_TASK PROMPT:_ Return the following from the records below: each line, word for word, starting with the line that contains "んが開発担当者に直接聞いてみました！" and going on through the line that contains "controversée au SEAE", with nothing outside that range.

(Saved entries)
'''

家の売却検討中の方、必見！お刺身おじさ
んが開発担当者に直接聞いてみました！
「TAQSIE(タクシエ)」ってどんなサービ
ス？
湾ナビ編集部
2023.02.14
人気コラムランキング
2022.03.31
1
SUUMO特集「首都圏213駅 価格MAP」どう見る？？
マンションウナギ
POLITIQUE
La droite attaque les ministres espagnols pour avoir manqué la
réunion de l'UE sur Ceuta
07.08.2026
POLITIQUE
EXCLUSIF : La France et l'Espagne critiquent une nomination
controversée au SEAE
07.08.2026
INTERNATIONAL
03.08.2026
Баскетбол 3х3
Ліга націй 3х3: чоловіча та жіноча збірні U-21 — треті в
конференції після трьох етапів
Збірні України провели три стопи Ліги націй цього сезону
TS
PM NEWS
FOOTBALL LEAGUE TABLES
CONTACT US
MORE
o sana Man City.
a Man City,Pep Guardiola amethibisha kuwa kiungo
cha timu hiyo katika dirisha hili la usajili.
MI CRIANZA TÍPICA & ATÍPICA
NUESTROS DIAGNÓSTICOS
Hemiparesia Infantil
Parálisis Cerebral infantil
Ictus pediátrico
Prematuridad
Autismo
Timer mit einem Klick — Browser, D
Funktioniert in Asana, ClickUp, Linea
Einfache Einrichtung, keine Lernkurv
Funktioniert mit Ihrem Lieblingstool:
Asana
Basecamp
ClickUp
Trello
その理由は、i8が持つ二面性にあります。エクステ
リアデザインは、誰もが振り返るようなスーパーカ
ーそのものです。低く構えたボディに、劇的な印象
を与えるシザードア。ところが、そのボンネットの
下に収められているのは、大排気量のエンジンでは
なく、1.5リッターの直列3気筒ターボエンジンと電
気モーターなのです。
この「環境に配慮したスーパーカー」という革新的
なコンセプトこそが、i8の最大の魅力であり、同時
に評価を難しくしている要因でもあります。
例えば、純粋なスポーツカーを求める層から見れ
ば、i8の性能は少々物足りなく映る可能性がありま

'''

_PROBLEM SOLUTION:_
んが開発担当者に直接聞いてみました！
「TAQSIE(タクシエ)」ってどんなサービ
ス？
湾ナビ編集部
2023.02.14
人気コラムランキング
2022.03.31
1
SUUMO特集「首都圏213駅 価格MAP」どう見る？？
マンションウナギ
POLITIQUE
La droite attaque les ministres espagnols pour avoir manqué la
réunion de l'UE sur Ceuta
07.08.2026
POLITIQUE
EXCLUSIF : La France et l'Espagne critiquent une nomination
controversée au SEAE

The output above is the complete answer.